On Monday, the World Intellectual Property Organization, or WIPO, said that the number of cybersquatting cases brought by trademark holders rose again in 2008, as it has every year since 2003, to reach a record 2,329 complaints filed under the Uniform Domain Name Dispute Resolution Policy, or UDRP.
That's an increase of 8% compared with 2007.
MarkMonitor, a service that helps organizations protect their brands, found an even more pronounced increase in cybersquatting. The company said about a week ago that it had tracked 440,584 instances of cybersquatting in the fourth quarter and that the amount of cybersquatting in 2008 increased 18% compared with 2007.
Cybersquatting describes the practice of registering a domain name associated with a trademark or known entity for the purpose of reselling the domain name for a profit or earning ad revenue from consumer interest in the trademark or entity online.
The UDRP is an arbitration procedure administered by WIPO to resolve complaints about cybersquatting and other domain issues.

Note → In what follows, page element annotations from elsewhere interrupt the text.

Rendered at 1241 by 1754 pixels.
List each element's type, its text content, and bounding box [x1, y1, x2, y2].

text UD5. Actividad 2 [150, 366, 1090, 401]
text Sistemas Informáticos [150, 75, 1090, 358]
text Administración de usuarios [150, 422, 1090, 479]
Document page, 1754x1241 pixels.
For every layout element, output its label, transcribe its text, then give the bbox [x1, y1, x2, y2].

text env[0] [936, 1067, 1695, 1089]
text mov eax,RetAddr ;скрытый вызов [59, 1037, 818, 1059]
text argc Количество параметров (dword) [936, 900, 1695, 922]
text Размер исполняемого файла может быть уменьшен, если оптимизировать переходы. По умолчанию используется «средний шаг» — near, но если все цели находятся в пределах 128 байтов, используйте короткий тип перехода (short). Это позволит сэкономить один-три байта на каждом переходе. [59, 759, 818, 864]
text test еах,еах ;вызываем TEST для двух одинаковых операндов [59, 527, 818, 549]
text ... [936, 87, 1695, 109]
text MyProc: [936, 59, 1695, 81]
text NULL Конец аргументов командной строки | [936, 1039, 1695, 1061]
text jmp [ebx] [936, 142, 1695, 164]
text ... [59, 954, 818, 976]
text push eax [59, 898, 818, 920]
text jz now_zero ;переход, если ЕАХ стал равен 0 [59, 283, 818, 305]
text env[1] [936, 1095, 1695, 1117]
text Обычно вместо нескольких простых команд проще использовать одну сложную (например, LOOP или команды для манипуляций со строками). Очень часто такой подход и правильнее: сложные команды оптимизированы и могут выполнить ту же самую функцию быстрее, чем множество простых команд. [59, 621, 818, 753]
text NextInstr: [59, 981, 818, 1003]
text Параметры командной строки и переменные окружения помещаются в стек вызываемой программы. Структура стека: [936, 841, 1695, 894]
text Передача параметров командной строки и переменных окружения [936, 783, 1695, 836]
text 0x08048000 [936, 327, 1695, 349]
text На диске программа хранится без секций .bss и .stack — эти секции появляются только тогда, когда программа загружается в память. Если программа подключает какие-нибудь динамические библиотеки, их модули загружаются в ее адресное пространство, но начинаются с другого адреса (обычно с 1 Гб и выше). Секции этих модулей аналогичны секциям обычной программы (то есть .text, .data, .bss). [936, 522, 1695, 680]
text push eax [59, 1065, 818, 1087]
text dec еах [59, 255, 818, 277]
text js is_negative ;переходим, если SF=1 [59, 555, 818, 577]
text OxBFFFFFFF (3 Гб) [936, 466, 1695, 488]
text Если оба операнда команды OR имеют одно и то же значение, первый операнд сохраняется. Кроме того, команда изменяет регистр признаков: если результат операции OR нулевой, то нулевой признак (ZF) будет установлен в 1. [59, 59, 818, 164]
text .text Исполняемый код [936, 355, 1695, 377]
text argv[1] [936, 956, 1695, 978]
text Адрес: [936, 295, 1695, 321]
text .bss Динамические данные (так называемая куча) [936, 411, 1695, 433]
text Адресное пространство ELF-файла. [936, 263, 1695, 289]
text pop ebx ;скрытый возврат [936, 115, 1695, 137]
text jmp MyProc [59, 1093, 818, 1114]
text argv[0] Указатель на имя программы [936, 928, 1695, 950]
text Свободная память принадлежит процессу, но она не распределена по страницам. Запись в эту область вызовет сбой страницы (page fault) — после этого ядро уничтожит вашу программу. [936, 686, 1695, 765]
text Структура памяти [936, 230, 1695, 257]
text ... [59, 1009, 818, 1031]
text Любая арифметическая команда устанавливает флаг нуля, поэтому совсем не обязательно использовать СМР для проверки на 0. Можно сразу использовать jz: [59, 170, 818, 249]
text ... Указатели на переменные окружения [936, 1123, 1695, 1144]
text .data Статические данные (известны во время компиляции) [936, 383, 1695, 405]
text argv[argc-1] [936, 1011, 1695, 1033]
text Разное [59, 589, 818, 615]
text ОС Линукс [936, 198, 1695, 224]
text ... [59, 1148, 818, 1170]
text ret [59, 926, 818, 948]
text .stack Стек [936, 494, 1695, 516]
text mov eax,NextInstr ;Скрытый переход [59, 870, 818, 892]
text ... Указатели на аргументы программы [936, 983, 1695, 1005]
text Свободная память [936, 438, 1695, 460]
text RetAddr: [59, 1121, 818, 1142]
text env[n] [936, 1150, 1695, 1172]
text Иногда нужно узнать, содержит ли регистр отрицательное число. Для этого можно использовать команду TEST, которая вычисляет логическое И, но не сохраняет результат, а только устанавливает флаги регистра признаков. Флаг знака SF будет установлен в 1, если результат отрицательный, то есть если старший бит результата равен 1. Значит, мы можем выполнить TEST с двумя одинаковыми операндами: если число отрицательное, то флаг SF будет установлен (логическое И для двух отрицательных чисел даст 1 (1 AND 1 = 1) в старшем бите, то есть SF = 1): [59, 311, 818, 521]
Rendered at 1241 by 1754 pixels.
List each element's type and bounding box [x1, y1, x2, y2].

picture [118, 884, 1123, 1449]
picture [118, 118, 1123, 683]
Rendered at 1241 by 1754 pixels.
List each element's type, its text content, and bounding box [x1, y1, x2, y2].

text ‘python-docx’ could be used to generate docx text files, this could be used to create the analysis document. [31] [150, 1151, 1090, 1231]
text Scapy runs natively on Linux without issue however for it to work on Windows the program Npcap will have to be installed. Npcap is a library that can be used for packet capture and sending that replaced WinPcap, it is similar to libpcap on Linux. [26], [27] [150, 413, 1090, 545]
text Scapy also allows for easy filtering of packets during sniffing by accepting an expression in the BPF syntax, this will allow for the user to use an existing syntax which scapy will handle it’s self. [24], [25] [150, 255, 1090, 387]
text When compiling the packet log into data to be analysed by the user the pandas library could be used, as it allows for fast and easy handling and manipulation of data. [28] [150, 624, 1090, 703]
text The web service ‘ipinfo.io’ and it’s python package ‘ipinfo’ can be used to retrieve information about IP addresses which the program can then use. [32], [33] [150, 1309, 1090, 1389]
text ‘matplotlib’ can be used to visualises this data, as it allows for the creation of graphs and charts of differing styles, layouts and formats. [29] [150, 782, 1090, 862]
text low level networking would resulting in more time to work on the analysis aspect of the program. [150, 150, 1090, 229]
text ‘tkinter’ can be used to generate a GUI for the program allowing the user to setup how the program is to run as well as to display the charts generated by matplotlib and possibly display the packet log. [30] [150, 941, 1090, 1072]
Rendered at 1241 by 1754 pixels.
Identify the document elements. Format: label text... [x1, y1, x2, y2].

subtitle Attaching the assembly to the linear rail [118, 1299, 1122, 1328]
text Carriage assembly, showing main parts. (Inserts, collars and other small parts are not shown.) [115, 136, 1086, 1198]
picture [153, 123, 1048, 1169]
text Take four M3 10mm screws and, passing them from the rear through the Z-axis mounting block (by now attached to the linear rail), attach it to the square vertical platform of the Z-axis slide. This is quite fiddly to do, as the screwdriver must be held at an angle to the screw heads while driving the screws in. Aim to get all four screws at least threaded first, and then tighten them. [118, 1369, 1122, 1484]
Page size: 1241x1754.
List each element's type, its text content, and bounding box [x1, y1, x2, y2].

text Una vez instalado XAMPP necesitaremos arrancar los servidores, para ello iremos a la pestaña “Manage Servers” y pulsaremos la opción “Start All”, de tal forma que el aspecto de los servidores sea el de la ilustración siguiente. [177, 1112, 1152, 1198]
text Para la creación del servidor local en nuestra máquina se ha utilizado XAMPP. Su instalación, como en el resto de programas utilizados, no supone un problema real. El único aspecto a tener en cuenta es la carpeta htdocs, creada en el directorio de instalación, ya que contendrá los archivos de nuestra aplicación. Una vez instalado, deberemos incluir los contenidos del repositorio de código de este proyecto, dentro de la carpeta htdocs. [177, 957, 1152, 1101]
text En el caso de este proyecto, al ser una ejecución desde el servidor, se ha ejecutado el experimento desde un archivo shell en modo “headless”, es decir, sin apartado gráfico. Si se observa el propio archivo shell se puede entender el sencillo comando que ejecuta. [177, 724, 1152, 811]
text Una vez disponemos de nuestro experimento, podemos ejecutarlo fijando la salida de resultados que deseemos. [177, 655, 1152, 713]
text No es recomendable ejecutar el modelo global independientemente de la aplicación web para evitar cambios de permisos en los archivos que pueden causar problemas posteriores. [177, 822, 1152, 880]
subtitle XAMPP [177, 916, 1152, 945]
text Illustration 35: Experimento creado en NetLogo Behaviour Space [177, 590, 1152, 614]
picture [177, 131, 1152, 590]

Trademark holders are not automatically entitled to own the domain that matches their trademark, because there can be multiple trademarks for the same word in different industries and because not all uses of a trademarked name are bad-faith uses.
While the history of Internet domain name disputes includes plenty of attempts to exploit trademarks without authorization, it also includes instances of individuals bullied unfairly into surrendering domains.
According to WIPO, almost 30% of UDRP disputes get settled. Of the remaining cases, arbitrators side with the party making the complaint 85% of the time. This suggests that cybersquatting is a problem is a majority of the complaints filed.
Concerns about cybersquatting have slowed a plan that ICANN announced last year to introduce new top-level domains. The idea was to allow would-be or current domain registrars to pay a large sum to administer custom top-level domains, such as .coke or .google, providing the proposed names survive the lengthy approval process. It's an idea that hasn't proven very popular with those already worn ragged policing their trademarks.
At its recent meeting in Mexico City, ICANN said it would not advance its plan until it has further studied the issues raised by trademark holders.